#### [Text under study]
------

In 1998, the Clinton administration slapped a moratorium on scrapping U.S.-flagged vessels overseas after the Baltimore Sun ran a Pulitzer Prize-winning string of stories about the conditions of the South Asian scrap yards. But ship owners have dozens of so-called “flags of convenience” at their disposal to circumvent the ban. Most of these flags belong to small, poor countries with little maritime oversight—places like St. Kitts and Nevis.
Ship owners submit their reflagging requests to the U.S. Maritime Administration (MARAD), which considers whether the ships would be needed for national security in the event of war. For old vessels, this is seldom the case. MARAD began alerting the EPA of old ships attempting to reflag after the SS Oceanic, a former Norwegian Cruise Liner, slipped out of San Francisco last year with almost 500 tons of asbestos and PCBs onboard.
The Toxic Substances Control Act of 1976 prohibits the export of PCBs, asbestos, and lead-based paint—materials often used in the paint, cabling, and gaskets of older ships because of their fire-retardant qualities. If the EPA suspects a vessel applying for reflagging contains hazardous materials, it can order that vessel to be tested. But because ships are not required to inventory these materials, and the EPA has limited time and resources to devote to every old ship, environmentalists contend that each year many vessels slip through the cracks.

------

#### [Explore the material]
a) Answer these questions from the ship-scrapping text:
(i) Which newspaper ran the stories that led to the 1998 moratorium?
(ii) To which agency do ship owners submit reflagging requests?
(iii) In what year was the Toxic Substances Control Act passed?
b) List every material that the ship-scrapping text says the Toxic Substances Control Act bars from export.
c) Carry on the ship-scrapping text from its last sentence.
The data that follows has no connection to the ship-scrapping text.

------

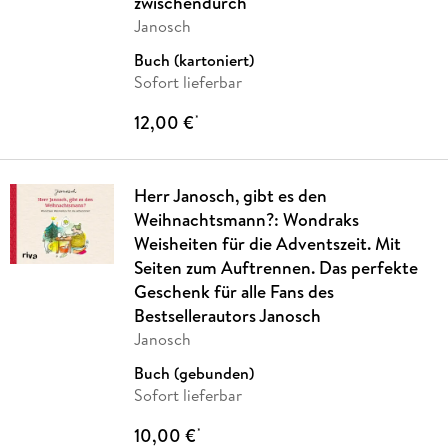
zwischendurch
Janosch
Buch (kartoniert)
Sofort lieferbar
12,00 €
*
Herr Janosch, gibt es den
Weihnachtsmann?: Wondraks
Weisheiten für die Adventszeit. Mit
Seiten zum Auftrennen. Das perfekte
Geschenk für alle Fans des
Bestsellerautors Janosch
Janosch
Buch (gebunden)
Sofort lieferbar
10,00 €
*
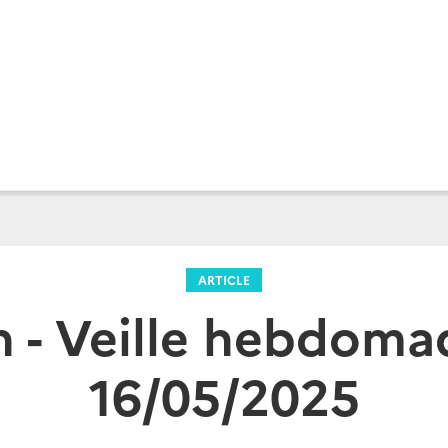
ARTICLE
n - Veille hebdoma
16/05/2025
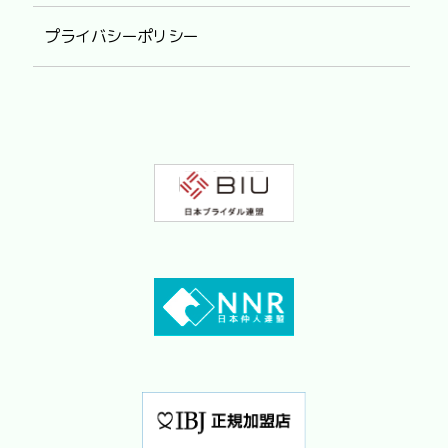
プライバシーポリシー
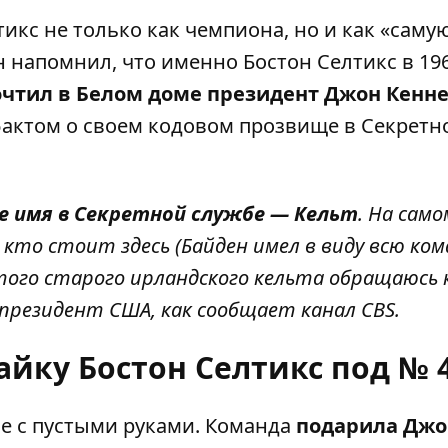
тикс
не только как чемпиона, но и как «саму
 напомнил, что именно Бостон Селтикс в 196
очтил в Белом доме президент Джон Кенн
актом о своем кодовом прозвище в Секретн
е имя в Секретной службе — Кельт
. На самом
 кто стоит здесь (Байден имел в виду всю ко
этого старого ирландского кельта обращаюсь 
л президент США, как сообщает канал CBS.
йку Бостон Селтикс под № 
е с пустыми руками. Команда
подарила Джо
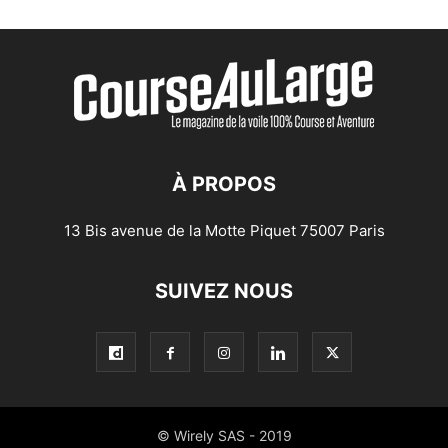
À PROPOS
13 Bis avenue de la Motte Piquet 75007 Paris
SUIVEZ NOUS
© Wirely SAS - 2019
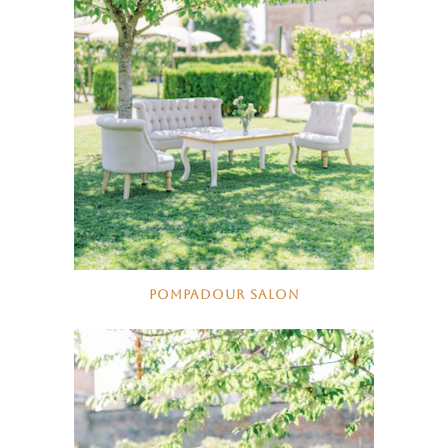
POMPADOUR SALON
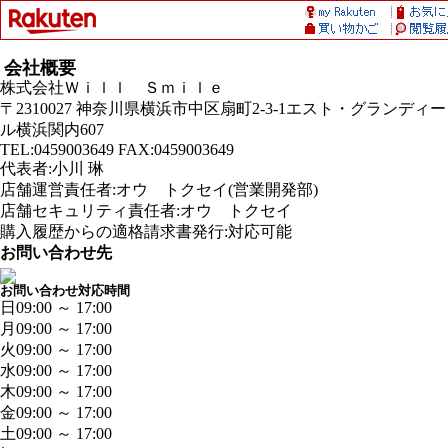
会社概要
株式会社Ｗｉｌｌ Ｓｍｉｌｅ
〒2310027 神奈川県横浜市中区扇町2-3-1エスト・グランディー
ル横浜関内607
TEL:0459003649 FAX:0459003649
代表者:小川 琳
店舗運営責任者:オウ トクセイ(営業開発部)
店舗セキュリティ責任者:オウ トクセイ
購入履歴からの適格請求書発行:対応可能
お問い合わせ先
お問い合わせ対応時間
日
09:00 ～ 17:00
月
09:00 ～ 17:00
火
09:00 ～ 17:00
水
09:00 ～ 17:00
木
09:00 ～ 17:00
金
09:00 ～ 17:00
土
09:00 ～ 17:00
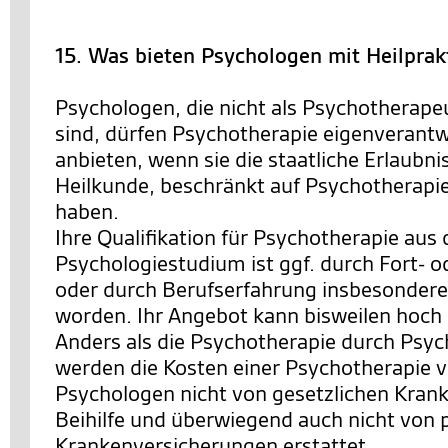
15. Was bieten Psychologen mit Heilprak
Psychologen, die nicht als Psychotherape
sind, dürfen Psychotherapie eigenverantw
anbieten, wenn sie die staatliche Erlaubn
Heilkunde, beschränkt auf Psychotherapi
haben.
Ihre Qualifikation für Psychotherapie aus
Psychologiestudium ist ggf. durch Fort- 
oder durch Berufserfahrung insbesondere i
worden. Ihr Angebot kann bisweilen hoch sp
Anders als die Psychotherapie durch Psy
werden die Kosten einer Psychotherapie 
Psychologen nicht von gesetzlichen Kran
Beihilfe und überwiegend auch nicht von 
Krankenversicherungen erstattet.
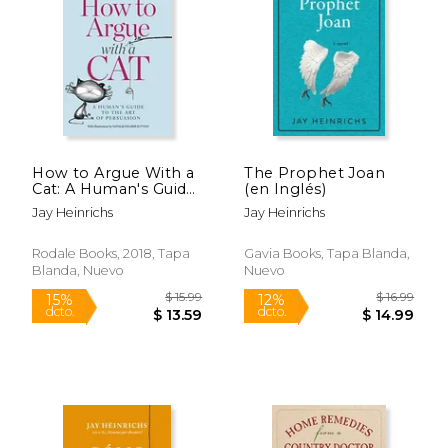
$ 29.00
$ 20.
15%
15%
dcto.
dcto.
$ 24.65
$ 17.
How to Argue With a
The Prophet Joan
Cat: A Human's Guide
(en Inglés)
to the art of
Jay Heinrichs
Jay Heinrichs
Persuasion (en
Inglés)
Rodale Books, 2018, Tapa
Gavia Books, Tapa Blanda,
Blanda, Nuevo
Nuevo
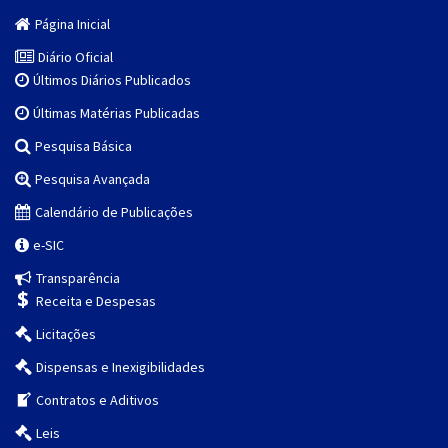
Página Inicial
Diário Oficial
Últimos Diários Publicados
Últimas Matérias Publicadas
Pesquisa Básica
Pesquisa Avançada
Calendário de Publicações
e-SIC
Transparência
Receita e Despesas
Licitações
Dispensas e Inexigibilidades
Contratos e Aditivos
Leis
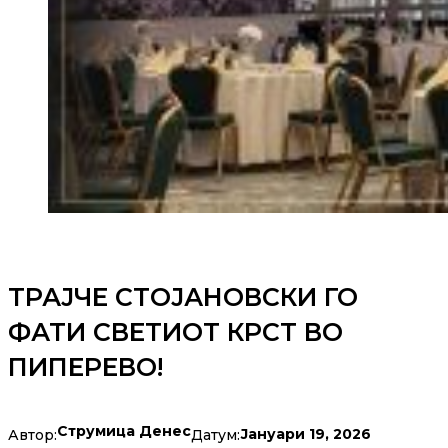
ТРАЈЧЕ СТОЈАНОВСКИ ГО
ФАТИ СВЕТИОТ КРСТ ВО
ПИПЕРЕВО!
Струмица Денес
Јануари 19, 2026
Автор:
Датум:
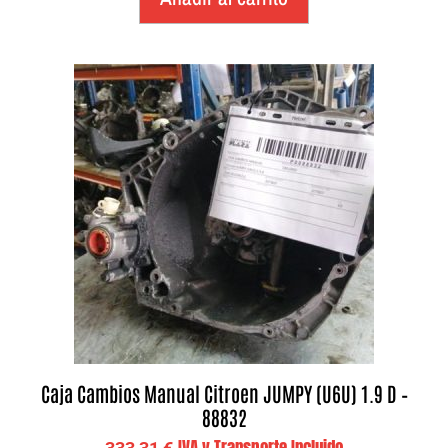
Caja Cambios Manual Citroen JUMPY (U6U) 1.9 D –
88832
IVA y Transporte Incluido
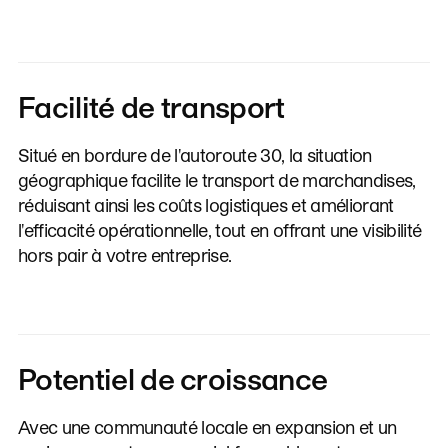
Facilité de transport
Situé en bordure de l'autoroute 30, la situation
géographique facilite le transport de marchandises,
réduisant ainsi les coûts logistiques et améliorant
l'efficacité opérationnelle, tout en offrant une visibilité
hors pair à votre entreprise.
Potentiel de croissance
Avec une communauté locale en expansion et un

------

#### [Answers in order]
a)
(i) The Baltimore Sun
(ii) The U.S. Maritime Administration (MARAD)
(iii) 1976

b) PCBs, asbestos, lead-based paint

c)
In the case of the Bonny and Anders, EPA spokesman David Sternberg says, “Based on the available information, the EPA has no sufficient reason to contain these ships.” Sternberg adds that the EPA received a letter from the new owners insisting the vessels will be used in trade and will not be scrapped.
This seems unlikely to Kevin McCabe, founder of International Shipbreaking Ltd. in Texas. He says buying two cargo ships at the end of their life spans for their utilitarian purposes alone would “belie the economics of the market today.” McCabe is convinced that the Bonny and Anders will be scrapped in Asia. And he doesn’t think they’re clean, either. “I’ll bet you dollars to doughnuts that there are PCBs on those ships,” he says. “No question about it.” The EPA would be singing a different tune if the ships were to be dismantled at his Brownsville recycling facility, he adds. “When we scrap a ship, we must assume it has hazardous material onboard until we can prove otherwise.”
Colby Self of BAN says he’s disappointed that the Obama administration could so easily let these ships slip away. “[The EPA] made a calculated decision based on their low-risk assessment, and they let them go,” he says. Under the Bush administration, the EPA was very diligent in following up on BAN’s warnings, he says.
But Self isn’t giving up hope that the ships can be stopped before they wash up on South Asian shores. “We will be warning Bangladesh to bar the entry of these renegade vessels,” he says. “This story is far from over.”